Neglecting a blog I guess isn't that big a deal, especially one as inspiring and as popular as mine. It's only the legacy that you used to post more often that drives you to post again, though with less frequency than before.

However, this is an agroecological blog; despite personal contexts being relative constraining to my particular holon, the universe that is Zambian agriculture stumbles along. May is roughly the beginning of autumn (if such a Westernization of the climate can be thus approximated) in terms of weather; however, the harvest started for most around the Ides of March. The above normal, but poorly distributed rainfall pattern crushed the maize crops in most cases; that three-week dry spell in the latter half of January and early February put away all chances of food security for the nonce. Most of the project farmers have called their conventional harvest a loss; the Conservation Agriculture was somewhat less so, but many of the poorest beneficiaries have already consumed whatever they grew and are already turning to other livelihood strategies, mainly basket fishing and piecework (food-for-labor). The groundnuts and bean crops were a failure as well; the groundnuts just can't find enough calcium in between the large particles of sand (not that it would matter anyway with the soil so dry that there was none in plant available form), and the beans were a magnet to every critter south of the Congo.

In the NGOs world, you never admit failure. Even if the walls are coming down around your head, you never say anything to the effect of "that was a big mistake" or "we shouldn't have done that". There is doubtless a great fear of failure, or admitting failure, because of the expectation that donor funding may   clamp down, shut off, end, etc. Instead, you refer to ongoing failures as "challenges" and confirmed failure as "lessons learned" [learnt in the Queen's Eng]). Some of our failures can be spun as follows:

Failure #1. Sugar beans should not have been selected as a third crop.
LL #1:       In future programming, sugar beans should not be utilized as a rotation crop.

Failure #2:  Selection of beneficiaries was incorrectly done and inadequately verified by staff and partners due to the high ratio of beneficiaries to officers, meaning numerous extremely poor beneficiaries were excluded from the programme.
LL #2:        Community leaders need to be sensitized in beneficiary selection criteria.

I could go on but I won't. This year logistically went the best of all three, but the heavens failed us. How do you write a lessons learned for poor rainfall distribution? Who do you blame? Where do you point the finger?

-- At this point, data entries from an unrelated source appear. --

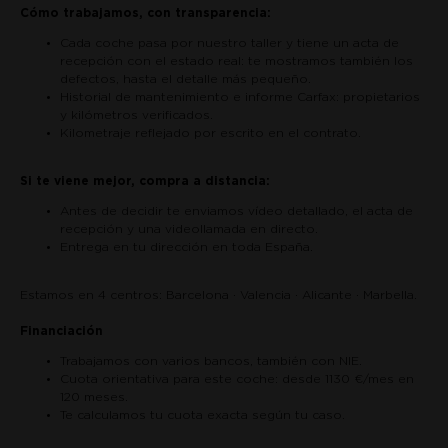
Cómo trabajamos, con transparencia:
Cada coche pasa por nuestro taller y tiene un acta de
recepción con el estado real: te mostramos también los
defectos, hasta el detalle más pequeño.
Historial de mantenimiento e informe Carfax: propietarios
y kilómetros verificados.
Kilometraje reflejado por escrito en el contrato.
Si te viene mejor, compra a distancia:
Antes de decidir te enviamos vídeo detallado, el acta de
recepción y una videollamada en directo.
Entrega en tu dirección en toda España.
Estamos en 4 centros: Barcelona · Valencia · Alicante · Marbella.
Financiación
Trabajamos con varios bancos, también con NIE.
Cuota orientativa para este coche: desde 1130 €/mes en
120 meses.
Te calculamos tu cuota exacta según tu caso.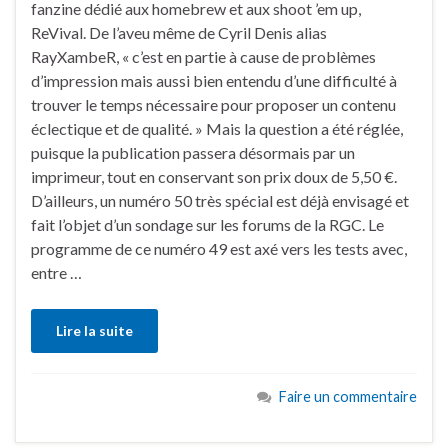
fanzine dédié aux homebrew et aux shoot ’em up,
ReVival. De l’aveu même de Cyril Denis alias
RayXambeR, « c’est en partie à cause de problèmes
d’impression mais aussi bien entendu d’une difficulté à
trouver le temps nécessaire pour proposer un contenu
éclectique et de qualité. » Mais la question a été réglée,
puisque la publication passera désormais par un
imprimeur, tout en conservant son prix doux de 5,50 €.
D’ailleurs, un numéro 50 très spécial est déjà envisagé et
fait l’objet d’un sondage sur les forums de la RGC. Le
programme de ce numéro 49 est axé vers les tests avec,
entre …
Lire la suite
Faire un commentaire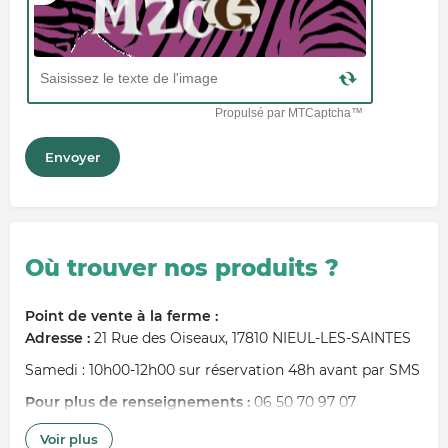
Où trouver nos produits ?
Point de vente à la ferme :
Adresse :
21 Rue des Oiseaux, 17810 NIEUL-LES-SAINTES
Samedi : 10h00-12h00 sur réservation 48h avant par SMS
Pour plus de renseignements :
06 50 70 97 07
Voir plus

Oh well; I keep remembering what Grant said to Sherman on the evening of first day of the Battle of Shiloh (TN):

Sherman encountered Grant under a tree, sheltering himself from the pouring rain. He was smoking one of his cigars while considering his losses and planning for the next day. Sherman remarked, "Well, Grant, we've had the devil's own day, haven't we?" Grant looked up. "Yes," he replied, followed by a puff. "Yes. Lick 'em tomorrow, though."

Guess P.T.G. Beauregard didn't apply his lessons learnt. Now we just need to find our own Don Carlos Buell.